• HFPA

How It All Began: The HFPA Started As HFCA

The Hollywood Foreign Press Association (HFPA) was founded in 1943 with the name of Hollywood Foreign Correspondents Association (HFCA), by a group of journalists who joined together in order to formalize their relationship with the studios and facilitate their work of interviewing movie stars and film directors for publications around the world. Their motto, as stated in the 10th-anniversary souvenir booklet published in 1953, was “Unity Without Discrimination of Religion or Race.”

The HFCA established the Golden Globe Awards, held for the first time on February 11, 1944, as an informal luncheon at 20th Century Fox Studios. That year the winners received a scroll, as they did in 1945 at ceremonies held at the Beverly Hills Hotel on April 16. In 1946 a shiny globe on a cylindrical pedestal, to represent the world, was first awarded on March 30, at the Hollywood Knickerbockers Club.

In 1947, 1948, 1949 the Golden Globe Awards were held at the Hollywood Roosevelt Hotel, in 1950 at the Ambassador Hotel. In 1951 Ciro, a nightclub on the Sunset Strip became the location for the Golden Globes and the monthly luncheon meetings that had been an HFCA tradition from the beginning.

In 1952 the HFCA created a special award, “for extraordinary achievement in the Motion Picture Industry,” named after its first recipient, Cecil B. deMille. The trophy (a globe surmounted by a man holding up a laurel wreath) was presented to deMille at the 9th annual Golden Globe dinner, held on February 21 at Ciro’s.

In the summer of 1950 a group of “working newspapermen and women” withdrew from the HFCA, as their 1953 Membership Directory states, because they felt that a majority of the membership consisted of non-professional journalists, and they formed the Foreign Press Association of Hollywood (FPAH). They held weekend galas called World Film Favorite Festival in 1951, 1952 and 1953, handed out Henrietta awards.

(For more details, read Henrietta Mystery Solved)

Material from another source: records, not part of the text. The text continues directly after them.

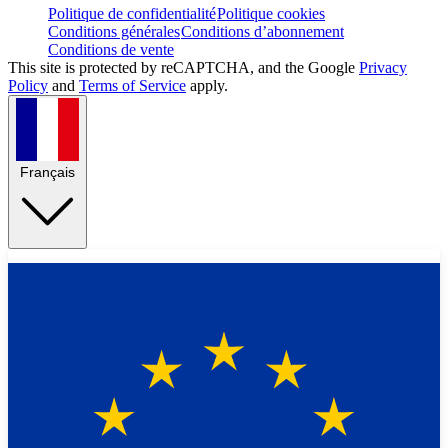
Politique de confidentialité
Politique cookies
Conditions générales
Conditions d’abonnement
Conditions de vente
This site is protected by reCAPTCHA, and the Google
Privacy
Policy
and
Terms of Service
apply.
Français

In 1954 the two organizations agreed to sponsor a joint awards banquet, as International Press of Hollywood, on January 22, at the Club Del Mar in Santa Monica. They repeated the joint event in 1955, on February 14, at the Cocoanut Grove in the Ambassador Hotel. On October 19, 1955, HFPA and FPAH officially merged under the current name of Hollywood Foreign Press Association (HFPA).